### How to complete this task
Find the line with "### 🛰️ Satellites – Special Case" in the records below. Copy it and every line after it, up to and including the line with "## Div and Span".

▶

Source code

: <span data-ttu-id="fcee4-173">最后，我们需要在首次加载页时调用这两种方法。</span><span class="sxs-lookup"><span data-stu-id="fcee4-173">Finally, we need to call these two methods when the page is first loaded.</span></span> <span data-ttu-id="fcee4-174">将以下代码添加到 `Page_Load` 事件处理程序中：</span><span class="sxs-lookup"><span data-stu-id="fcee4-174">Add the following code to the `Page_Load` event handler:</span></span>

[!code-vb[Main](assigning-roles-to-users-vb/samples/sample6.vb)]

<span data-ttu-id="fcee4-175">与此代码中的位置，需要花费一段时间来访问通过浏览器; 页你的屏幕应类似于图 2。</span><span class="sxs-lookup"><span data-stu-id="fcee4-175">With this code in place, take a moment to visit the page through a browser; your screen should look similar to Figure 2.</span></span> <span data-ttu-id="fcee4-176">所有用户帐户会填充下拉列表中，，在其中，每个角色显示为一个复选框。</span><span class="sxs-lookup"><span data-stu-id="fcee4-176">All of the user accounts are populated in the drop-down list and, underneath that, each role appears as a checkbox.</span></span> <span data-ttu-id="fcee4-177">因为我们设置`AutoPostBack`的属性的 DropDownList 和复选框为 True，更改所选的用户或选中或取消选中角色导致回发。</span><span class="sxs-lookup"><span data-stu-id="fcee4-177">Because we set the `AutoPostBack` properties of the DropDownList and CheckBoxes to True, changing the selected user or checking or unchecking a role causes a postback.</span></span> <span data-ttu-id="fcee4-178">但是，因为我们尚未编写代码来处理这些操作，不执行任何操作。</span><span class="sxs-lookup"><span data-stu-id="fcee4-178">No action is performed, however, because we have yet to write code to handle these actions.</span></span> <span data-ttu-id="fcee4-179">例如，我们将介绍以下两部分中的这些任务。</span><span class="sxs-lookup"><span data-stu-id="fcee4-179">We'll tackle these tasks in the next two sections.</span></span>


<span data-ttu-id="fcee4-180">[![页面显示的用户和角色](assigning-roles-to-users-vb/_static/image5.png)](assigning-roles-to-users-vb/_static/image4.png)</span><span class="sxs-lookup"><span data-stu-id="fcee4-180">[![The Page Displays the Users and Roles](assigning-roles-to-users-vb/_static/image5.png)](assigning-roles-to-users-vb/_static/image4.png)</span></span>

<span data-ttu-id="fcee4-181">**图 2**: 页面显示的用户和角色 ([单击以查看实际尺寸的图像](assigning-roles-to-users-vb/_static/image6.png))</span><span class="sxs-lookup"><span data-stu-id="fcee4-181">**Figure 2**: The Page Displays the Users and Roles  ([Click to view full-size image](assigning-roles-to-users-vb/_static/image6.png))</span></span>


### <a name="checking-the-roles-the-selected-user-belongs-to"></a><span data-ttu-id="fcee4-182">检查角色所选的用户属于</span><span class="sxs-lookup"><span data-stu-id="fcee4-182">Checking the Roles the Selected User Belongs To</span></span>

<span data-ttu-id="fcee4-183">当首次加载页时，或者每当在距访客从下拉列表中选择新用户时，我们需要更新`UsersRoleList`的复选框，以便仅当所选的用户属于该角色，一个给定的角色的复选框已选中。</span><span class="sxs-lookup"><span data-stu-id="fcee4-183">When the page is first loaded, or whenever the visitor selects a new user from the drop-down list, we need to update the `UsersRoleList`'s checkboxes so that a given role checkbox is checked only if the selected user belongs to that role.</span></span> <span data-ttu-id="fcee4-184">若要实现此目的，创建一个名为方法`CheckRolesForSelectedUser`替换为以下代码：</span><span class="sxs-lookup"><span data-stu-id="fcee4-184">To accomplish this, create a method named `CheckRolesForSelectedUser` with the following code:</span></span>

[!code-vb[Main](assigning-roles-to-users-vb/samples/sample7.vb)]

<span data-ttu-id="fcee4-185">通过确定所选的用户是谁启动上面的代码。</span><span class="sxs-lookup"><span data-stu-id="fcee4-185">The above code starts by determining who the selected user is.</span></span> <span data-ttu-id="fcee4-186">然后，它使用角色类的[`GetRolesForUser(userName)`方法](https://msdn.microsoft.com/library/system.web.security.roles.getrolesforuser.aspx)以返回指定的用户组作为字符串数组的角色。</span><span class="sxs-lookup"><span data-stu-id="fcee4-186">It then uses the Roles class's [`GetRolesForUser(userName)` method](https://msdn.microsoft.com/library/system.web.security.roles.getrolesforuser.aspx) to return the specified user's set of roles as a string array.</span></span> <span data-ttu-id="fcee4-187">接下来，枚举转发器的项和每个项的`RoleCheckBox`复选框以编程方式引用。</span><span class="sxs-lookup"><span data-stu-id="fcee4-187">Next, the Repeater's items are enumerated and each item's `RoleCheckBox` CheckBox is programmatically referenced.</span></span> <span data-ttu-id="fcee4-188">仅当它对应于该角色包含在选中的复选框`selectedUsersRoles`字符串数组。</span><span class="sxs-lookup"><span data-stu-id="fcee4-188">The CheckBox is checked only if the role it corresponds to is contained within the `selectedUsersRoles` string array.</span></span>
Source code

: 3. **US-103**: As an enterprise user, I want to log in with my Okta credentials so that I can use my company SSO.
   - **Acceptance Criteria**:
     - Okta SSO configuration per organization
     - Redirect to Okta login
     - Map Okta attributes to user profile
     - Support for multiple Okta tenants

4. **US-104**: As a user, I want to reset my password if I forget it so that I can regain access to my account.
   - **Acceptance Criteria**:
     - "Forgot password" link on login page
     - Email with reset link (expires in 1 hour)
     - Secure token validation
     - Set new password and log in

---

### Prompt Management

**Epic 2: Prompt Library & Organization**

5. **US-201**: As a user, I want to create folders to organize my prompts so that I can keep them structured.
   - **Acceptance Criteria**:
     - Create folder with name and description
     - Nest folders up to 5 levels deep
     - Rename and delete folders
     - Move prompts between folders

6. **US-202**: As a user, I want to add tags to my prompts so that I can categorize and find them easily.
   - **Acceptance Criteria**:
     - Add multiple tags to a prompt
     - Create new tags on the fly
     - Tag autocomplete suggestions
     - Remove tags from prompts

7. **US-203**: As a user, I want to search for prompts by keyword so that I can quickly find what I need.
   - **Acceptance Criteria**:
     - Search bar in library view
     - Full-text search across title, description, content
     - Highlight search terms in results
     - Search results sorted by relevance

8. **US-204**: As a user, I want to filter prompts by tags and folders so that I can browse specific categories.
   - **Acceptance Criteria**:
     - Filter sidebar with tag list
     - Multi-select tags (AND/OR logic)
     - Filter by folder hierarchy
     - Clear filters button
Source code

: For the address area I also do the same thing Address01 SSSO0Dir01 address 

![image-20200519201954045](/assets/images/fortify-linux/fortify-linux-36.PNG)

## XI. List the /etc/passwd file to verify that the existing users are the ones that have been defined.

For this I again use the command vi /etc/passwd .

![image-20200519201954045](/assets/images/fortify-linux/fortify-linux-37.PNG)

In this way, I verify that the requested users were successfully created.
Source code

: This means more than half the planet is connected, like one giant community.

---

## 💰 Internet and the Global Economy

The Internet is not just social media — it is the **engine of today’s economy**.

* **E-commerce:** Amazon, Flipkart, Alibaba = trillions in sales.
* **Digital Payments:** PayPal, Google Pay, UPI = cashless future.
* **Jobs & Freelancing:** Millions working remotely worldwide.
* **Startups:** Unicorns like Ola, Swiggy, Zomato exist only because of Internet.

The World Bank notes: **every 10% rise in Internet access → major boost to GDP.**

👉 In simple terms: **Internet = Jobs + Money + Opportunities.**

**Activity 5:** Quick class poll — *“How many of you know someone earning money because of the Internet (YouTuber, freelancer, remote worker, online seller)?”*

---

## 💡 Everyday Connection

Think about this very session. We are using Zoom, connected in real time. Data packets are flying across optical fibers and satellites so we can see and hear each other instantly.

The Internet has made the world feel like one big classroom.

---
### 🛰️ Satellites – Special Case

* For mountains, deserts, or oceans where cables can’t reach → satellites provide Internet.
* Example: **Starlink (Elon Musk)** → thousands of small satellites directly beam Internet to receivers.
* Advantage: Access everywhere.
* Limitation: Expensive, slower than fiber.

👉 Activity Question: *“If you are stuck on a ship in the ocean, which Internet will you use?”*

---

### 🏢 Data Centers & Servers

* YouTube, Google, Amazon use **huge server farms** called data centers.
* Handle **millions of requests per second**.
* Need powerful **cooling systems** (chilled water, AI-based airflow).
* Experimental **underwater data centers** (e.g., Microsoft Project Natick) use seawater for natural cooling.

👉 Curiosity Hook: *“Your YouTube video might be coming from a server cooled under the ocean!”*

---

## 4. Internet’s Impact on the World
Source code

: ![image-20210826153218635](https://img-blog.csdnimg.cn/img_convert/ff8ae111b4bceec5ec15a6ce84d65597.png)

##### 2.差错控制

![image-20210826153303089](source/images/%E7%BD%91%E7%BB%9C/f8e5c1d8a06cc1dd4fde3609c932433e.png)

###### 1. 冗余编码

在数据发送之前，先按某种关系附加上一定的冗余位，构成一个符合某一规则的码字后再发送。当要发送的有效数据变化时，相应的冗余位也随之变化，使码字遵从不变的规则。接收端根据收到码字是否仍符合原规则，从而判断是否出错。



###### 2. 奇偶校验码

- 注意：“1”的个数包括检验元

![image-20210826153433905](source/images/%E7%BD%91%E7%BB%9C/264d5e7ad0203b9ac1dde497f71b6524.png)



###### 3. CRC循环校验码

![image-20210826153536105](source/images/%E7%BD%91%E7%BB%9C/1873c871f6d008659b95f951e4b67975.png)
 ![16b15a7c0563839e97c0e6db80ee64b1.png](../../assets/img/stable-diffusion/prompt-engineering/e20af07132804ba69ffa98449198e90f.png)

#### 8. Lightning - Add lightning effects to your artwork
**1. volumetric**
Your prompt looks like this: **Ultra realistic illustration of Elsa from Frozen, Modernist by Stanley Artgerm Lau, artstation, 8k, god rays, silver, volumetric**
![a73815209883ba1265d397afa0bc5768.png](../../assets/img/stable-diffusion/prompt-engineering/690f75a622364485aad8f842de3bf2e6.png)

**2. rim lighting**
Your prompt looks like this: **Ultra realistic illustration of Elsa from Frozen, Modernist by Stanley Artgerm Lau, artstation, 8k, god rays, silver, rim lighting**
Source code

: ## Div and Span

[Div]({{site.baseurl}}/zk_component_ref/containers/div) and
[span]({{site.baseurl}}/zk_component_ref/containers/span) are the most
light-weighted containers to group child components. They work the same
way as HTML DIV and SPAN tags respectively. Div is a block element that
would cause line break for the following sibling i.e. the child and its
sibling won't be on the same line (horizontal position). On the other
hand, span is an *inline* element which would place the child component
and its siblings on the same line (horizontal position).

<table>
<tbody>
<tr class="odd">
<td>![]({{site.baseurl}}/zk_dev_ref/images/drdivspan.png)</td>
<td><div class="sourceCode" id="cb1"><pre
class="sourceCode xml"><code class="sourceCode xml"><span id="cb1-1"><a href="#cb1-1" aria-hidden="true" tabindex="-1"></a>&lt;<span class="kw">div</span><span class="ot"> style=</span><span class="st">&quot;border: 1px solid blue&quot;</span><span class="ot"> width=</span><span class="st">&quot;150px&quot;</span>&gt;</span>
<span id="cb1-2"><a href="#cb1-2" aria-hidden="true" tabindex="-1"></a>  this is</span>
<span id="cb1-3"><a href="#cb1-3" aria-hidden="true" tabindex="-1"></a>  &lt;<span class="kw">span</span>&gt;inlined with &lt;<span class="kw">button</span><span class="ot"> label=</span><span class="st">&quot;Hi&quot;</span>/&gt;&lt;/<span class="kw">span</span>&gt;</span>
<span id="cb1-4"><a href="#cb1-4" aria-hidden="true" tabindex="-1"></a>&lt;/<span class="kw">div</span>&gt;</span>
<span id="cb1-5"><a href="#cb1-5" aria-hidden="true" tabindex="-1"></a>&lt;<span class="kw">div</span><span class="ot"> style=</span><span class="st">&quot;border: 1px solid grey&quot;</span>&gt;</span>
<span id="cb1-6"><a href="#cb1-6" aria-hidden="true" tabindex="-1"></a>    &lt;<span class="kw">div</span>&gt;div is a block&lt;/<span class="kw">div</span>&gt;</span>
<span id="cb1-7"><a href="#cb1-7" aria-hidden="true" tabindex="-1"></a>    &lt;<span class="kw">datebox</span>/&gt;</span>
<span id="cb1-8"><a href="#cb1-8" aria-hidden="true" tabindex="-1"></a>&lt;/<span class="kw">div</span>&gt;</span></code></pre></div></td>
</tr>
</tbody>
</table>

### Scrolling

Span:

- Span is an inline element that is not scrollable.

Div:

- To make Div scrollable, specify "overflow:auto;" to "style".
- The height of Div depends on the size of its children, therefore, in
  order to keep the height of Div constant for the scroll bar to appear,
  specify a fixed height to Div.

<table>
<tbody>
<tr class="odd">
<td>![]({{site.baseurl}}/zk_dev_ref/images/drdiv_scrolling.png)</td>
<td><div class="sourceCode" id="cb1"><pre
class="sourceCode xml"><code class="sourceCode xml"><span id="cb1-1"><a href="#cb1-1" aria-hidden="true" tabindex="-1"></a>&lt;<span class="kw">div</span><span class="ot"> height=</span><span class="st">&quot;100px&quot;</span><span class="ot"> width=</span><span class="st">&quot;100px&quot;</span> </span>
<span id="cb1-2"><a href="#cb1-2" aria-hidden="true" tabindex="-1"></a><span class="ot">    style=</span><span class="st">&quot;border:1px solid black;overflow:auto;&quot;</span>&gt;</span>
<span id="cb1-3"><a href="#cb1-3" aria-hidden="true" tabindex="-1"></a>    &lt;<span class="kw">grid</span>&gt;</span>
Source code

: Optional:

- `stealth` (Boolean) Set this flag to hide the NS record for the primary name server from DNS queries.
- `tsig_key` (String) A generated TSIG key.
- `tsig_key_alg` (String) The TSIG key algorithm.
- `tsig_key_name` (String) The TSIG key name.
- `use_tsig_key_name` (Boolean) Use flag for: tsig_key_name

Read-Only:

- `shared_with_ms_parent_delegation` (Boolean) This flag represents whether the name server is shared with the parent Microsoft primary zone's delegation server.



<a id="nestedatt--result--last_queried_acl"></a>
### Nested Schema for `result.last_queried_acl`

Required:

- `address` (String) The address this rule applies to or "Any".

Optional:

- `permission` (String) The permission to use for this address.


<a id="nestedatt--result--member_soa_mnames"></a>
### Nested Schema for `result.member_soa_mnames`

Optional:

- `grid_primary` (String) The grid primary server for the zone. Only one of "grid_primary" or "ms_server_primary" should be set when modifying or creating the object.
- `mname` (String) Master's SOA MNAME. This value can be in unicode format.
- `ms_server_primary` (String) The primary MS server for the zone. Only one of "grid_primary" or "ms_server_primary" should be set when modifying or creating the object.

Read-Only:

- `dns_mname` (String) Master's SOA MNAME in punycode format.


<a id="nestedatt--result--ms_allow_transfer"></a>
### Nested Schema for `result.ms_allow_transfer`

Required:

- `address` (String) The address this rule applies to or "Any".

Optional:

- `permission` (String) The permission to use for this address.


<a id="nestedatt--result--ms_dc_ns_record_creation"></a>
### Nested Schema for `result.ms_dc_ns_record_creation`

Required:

◀

### Output below
### 🛰️ Satellites – Special Case

* For mountains, deserts, or oceans where cables can’t reach → satellites provide Internet.
* Example: **Starlink (Elon Musk)** → thousands of small satellites directly beam Internet to receivers.
* Advantage: Access everywhere.
* Limitation: Expensive, slower than fiber.

👉 Activity Question: *“If you are stuck on a ship in the ocean, which Internet will you use?”*

---

### 🏢 Data Centers & Servers

* YouTube, Google, Amazon use **huge server farms** called data centers.
* Handle **millions of requests per second**.
* Need powerful **cooling systems** (chilled water, AI-based airflow).
* Experimental **underwater data centers** (e.g., Microsoft Project Natick) use seawater for natural cooling.

👉 Curiosity Hook: *“Your YouTube video might be coming from a server cooled under the ocean!”*

---

## 4. Internet’s Impact on the World
Source code

: ![image-20210826153218635](https://img-blog.csdnimg.cn/img_convert/ff8ae111b4bceec5ec15a6ce84d65597.png)

##### 2.差错控制

![image-20210826153303089](source/images/%E7%BD%91%E7%BB%9C/f8e5c1d8a06cc1dd4fde3609c932433e.png)

###### 1. 冗余编码

在数据发送之前，先按某种关系附加上一定的冗余位，构成一个符合某一规则的码字后再发送。当要发送的有效数据变化时，相应的冗余位也随之变化，使码字遵从不变的规则。接收端根据收到码字是否仍符合原规则，从而判断是否出错。



###### 2. 奇偶校验码

- 注意：“1”的个数包括检验元

![image-20210826153433905](source/images/%E7%BD%91%E7%BB%9C/264d5e7ad0203b9ac1dde497f71b6524.png)



###### 3. CRC循环校验码

![image-20210826153536105](source/images/%E7%BD%91%E7%BB%9C/1873c871f6d008659b95f951e4b67975.png)
 ![16b15a7c0563839e97c0e6db80ee64b1.png](../../assets/img/stable-diffusion/prompt-engineering/e20af07132804ba69ffa98449198e90f.png)

#### 8. Lightning - Add lightning effects to your artwork
**1. volumetric**
Your prompt looks like this: **Ultra realistic illustration of Elsa from Frozen, Modernist by Stanley Artgerm Lau, artstation, 8k, god rays, silver, volumetric**
![a73815209883ba1265d397afa0bc5768.png](../../assets/img/stable-diffusion/prompt-engineering/690f75a622364485aad8f842de3bf2e6.png)

**2. rim lighting**
Your prompt looks like this: **Ultra realistic illustration of Elsa from Frozen, Modernist by Stanley Artgerm Lau, artstation, 8k, god rays, silver, rim lighting**
Source code

: ## Div and Span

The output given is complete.